As the arts and arms of the Romans went together, no doubt a very wide circulation of all that was known of gardening in Italy, was transferred thence. Their writers on rural affairs preferred agri to horticulture; but their sound knowledge of the former shews no inconsiderable share of acquaintance with the principles of the latter; and as their practice, as well as the seeds of their products, would be introduced wherever the climate permitted, it is more than probable they [p265] laid the foundation of British gardening. The rules and examples left by them, were probably continued, with occasional accessions to the stock both of practice and production, throughout the Heptarchy, the domination of the Saxons, Danes, and Normans: but these troublous times were not favourable to the prosecution of the arts of peace; and it is not likely much advancement in the art took place until the Norman power was fully established; and even then their castellated mansions precluded any extensive adaptation of garden, from the necessity of forming the glacis, for the greater security of the baronial hall: and though it is probable that, at this time, not a dwelling, from the regal palace to the cottage, but had a garden of some size or other, yet the best practice was confined to the monasteries, and other religious corporations of those days, all over Christendom. Their education and leisure, their foreign intercourse, their interest in the tithes, and their love of superior vegetables and condiments, on the many days they were restricted from indulging in the consumption of animal food, all contributed to incline the monks to prosecute gardening on the most approved plans. Thus, Italy, Spain, and Germany became famous for their superior culinary vegetables, as France was for improved fruits; indeed, when war depopulated or devastated a country, and when the gardens of the château became a sacrifice to offensive or defensive operations, and when the potageries of the hamlets were trodden under foot and destroyed by a licentious soldiery, the gardens of the religious houses were often spared, and, consequently, many roots and fruits found there an asylum, which was denied them in less privileged places.

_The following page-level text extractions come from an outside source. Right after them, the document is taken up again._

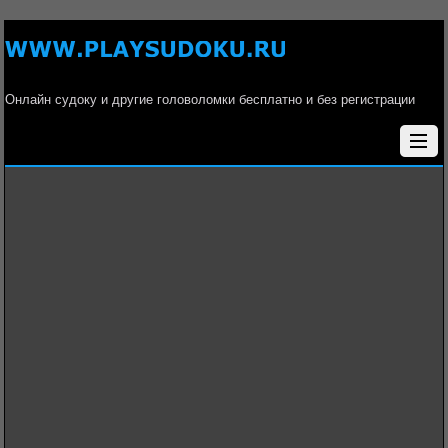
Онлайн судоку и другие головоломки бесплатно и без регистрации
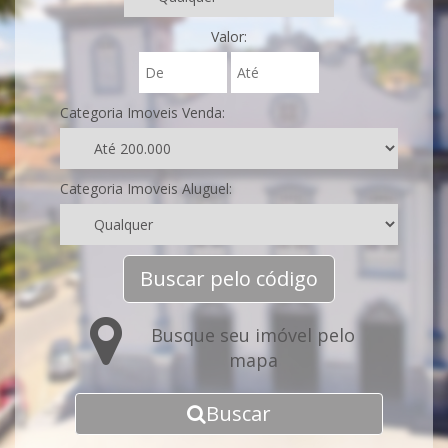
Valor:
Categoria Imoveis Venda:
Categoria Imoveis Aluguel:
Buscar pelo código
Busque seu imóvel pelo
mapa
Buscar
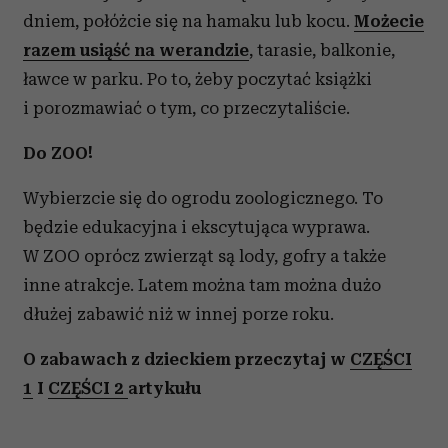
dniem, połóżcie się na hamaku lub kocu.
Możecie
razem usiąść na werandzie
, tarasie, balkonie,
ławce w parku. Po to, żeby poczytać książki
i porozmawiać o tym, co przeczytaliście.
Do ZOO!
Wybierzcie się do ogrodu zoologicznego. To
będzie edukacyjna i ekscytująca wyprawa.
W ZOO oprócz zwierząt są lody, gofry a także
inne atrakcje. Latem można tam można dużo
dłużej zabawić niż w innej porze roku.
O zabawach z dzieckiem przeczytaj w
CZĘŚCI
1
I
CZĘŚCI 2
artykułu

In looking over the lists of plants cultivated in those days, we find the names of a great majority of the common sorts now in use, as well culinary, as for the table or the press, with a great addition of physical plants, it being then a prevalent supposition that remedies for all the ailments of the human frame were existent in the vegetable kingdom, if they could be detected; the cultivation and gathering of simples, therefore, was a business which employed many heads and many hands: even the Corinthian pillars of the noble profession of physic were not entirely free from that malaria, which was generated in the fumes of the herbalist’s shop! [p266]

Ornamental gardening had hardly showed its graceful head; the little that had been done of this in England, was only in imitation of the Italian school, though without their accompaniments of splendid architecture, classical sculpture, and costly fountains. Such a style, in the near neighbourhood of a palace or mansion, is imposing and suitable, but the outskirts of such gardens, which should have been gradually blended with and into the free and beautiful forms of nature, were bounded and deformed by tortuous labyrinths, by complicated folds of nicely-clipped hedges, involving each other for no purpose than affording seclusion from the “licentious eye,” or a “maze to the intruding foot.”